30. The method of claim 21, wherein the biomarker is a molecular biomarker.

31. A system for processing an image of tissue, comprising:

an input configured to receive an input image of tissue;

an output configured to output an indication of whether the input image is associated with a biomarker

one or more processors, configured to:

obtain a first set of image portions from an input image of tissue received by way of the input;

select a second set of one or more image portions from the first set of image portions, the selecting comprising inputting image data of an image portion from the first set into a first trained model comprising a first convolutional neural network, the first trained model generating an indication of whether the image portion is associated with a biomarker;

determine an indication of whether the input image is associated with the biomarker from the second set of one or more image portions; and

output the indication by way of the output.
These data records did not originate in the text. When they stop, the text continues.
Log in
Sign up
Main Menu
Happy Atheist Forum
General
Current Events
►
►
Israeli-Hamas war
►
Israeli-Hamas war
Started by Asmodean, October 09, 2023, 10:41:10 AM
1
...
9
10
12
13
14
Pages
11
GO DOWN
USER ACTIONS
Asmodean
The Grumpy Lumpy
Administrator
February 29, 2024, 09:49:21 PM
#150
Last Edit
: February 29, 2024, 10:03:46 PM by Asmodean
32. A computer implemented method of training, comprising:

obtaining a first set of image portions from an input image of tissue;

inputting image data of an image portion from the first set into a first model comprising a first convolutional neural network, the first model generating an indication of whether the image portion is associated with a biomarker; and

adapting the first model based on a label associated with the input image of tissue indicating whether the input image is associated with the biomarker.

33. A method according to claim 32, further comprising:

selecting a second set of one or more image portions from the first set of image portions based on the indication of whether the image portion is associated with a biomarker; and

determining an indication of whether the input image is associated with the biomarker from the second set of one or more image portions by inputting first data corresponding to the second set of image portions into a second model, and wherein the method further comprises adapting the second model based on the label associated with the input image of tissue indicating whether the input image is associated with the biomarker.

34. A system comprising a first model and a second model trained according to the method of claim 32.

35. A non-transitory computer readable storage medium comprising computer readable code configured to cause a computer to perform the method of claim 21.

36. A non-transitory computer readable storage medium comprising computer readable code configured to cause a computer to perform the method of claim 32.